:: Source passage ::

It all seems like a great idea: shorter supply chains, reduced risk, and of course, job creation.
But for the people who actually have to make reshoring happen, the situation is not as clearcut. The realities are tariffs that shift overnight, documentation errors that stop cargo in its tracks, infrastructure that was never built to support these types of projects, and manufacturers who do not always know exactly what to ask or how to deal with their new logistics landscape.
At Breakbulk Americas 2025 in Houston, the Women in Breakbulk luncheon tackled this — and other issues — head-on. A panel of female professionals from across the project supply chain, moderated by Diana Davila, senior vice president of U.S. operations at UTC Overseas, shared candid insight into what reshoring really means for breakbulk and project logistics.
During a series of post-panel interviews, these same themes resurfaced: reshoring is possible, but only with realistic timelines, investment in infrastructure and labor, and by listening to the different perspectives logistics professionals bring to the table.

:::
:: Dataset ::

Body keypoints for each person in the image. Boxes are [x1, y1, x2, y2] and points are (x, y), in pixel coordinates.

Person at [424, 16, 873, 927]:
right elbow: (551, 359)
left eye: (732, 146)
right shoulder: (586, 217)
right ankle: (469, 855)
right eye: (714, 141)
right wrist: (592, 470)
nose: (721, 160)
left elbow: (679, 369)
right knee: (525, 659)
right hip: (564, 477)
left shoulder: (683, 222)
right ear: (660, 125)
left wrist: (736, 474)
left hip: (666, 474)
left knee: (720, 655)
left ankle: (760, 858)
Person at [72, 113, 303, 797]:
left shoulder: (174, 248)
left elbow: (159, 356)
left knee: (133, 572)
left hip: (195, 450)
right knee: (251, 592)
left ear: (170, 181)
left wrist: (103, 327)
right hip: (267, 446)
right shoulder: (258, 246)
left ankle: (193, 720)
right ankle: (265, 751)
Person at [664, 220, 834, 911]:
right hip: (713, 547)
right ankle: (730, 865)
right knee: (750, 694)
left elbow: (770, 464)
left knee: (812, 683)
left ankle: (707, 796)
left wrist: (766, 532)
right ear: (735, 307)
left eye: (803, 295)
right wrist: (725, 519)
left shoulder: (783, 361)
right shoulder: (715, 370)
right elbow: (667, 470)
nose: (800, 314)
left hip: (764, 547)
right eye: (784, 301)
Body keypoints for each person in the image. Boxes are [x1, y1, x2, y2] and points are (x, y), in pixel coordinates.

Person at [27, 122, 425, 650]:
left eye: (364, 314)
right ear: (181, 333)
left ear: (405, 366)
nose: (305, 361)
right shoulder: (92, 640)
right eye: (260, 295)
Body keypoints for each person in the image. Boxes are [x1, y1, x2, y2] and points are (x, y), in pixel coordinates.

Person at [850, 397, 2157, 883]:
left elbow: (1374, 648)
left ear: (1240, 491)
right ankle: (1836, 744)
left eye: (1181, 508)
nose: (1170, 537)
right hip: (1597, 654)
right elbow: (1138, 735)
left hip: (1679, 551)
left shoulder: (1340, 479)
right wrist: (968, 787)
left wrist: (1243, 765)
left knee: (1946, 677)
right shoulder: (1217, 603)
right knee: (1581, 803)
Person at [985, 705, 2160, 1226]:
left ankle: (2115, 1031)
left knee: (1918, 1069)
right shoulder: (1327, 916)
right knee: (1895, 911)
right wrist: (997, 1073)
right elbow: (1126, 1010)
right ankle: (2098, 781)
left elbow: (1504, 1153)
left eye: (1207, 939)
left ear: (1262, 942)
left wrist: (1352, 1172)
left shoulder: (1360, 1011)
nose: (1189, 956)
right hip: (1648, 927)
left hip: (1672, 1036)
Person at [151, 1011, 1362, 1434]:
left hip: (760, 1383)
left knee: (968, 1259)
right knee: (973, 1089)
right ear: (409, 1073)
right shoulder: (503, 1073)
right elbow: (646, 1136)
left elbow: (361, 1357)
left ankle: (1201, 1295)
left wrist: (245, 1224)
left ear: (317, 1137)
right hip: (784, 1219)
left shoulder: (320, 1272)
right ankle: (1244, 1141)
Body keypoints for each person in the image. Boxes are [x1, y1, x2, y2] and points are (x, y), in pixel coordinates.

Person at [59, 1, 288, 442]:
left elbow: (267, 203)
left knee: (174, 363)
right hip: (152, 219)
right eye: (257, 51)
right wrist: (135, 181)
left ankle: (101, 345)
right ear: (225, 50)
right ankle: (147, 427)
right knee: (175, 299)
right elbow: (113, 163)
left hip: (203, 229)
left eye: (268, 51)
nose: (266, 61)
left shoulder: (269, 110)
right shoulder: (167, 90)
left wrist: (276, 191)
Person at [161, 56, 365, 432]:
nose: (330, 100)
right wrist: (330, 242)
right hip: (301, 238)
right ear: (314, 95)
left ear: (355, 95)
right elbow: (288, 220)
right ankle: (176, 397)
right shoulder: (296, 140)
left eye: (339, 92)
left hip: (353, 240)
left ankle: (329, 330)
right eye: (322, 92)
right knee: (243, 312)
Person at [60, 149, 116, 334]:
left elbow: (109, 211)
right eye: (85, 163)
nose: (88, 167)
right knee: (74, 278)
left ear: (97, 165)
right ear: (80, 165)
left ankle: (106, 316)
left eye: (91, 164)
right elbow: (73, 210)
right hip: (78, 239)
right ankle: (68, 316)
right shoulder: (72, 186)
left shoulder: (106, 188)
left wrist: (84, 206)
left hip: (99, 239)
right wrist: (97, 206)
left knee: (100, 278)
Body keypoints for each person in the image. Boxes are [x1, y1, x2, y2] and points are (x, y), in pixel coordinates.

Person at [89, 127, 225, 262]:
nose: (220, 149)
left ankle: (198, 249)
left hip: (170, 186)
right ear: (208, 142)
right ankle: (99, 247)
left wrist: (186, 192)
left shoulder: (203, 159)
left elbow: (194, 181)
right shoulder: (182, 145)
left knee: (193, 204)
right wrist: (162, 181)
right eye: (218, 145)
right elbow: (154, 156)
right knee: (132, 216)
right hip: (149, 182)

:::

◆ **Exercise**: Reproduce the passage on reshoring, starting at "During a series" and ending after "to the table.", with "realistic timelines" replaced by "achievable timelines".

◆ **Response to the exercise**:
During a series of post-panel interviews, these same themes resurfaced: reshoring is possible, but only with achievable timelines, investment in infrastructure and labor, and by listening to the different perspectives logistics professionals bring to the table.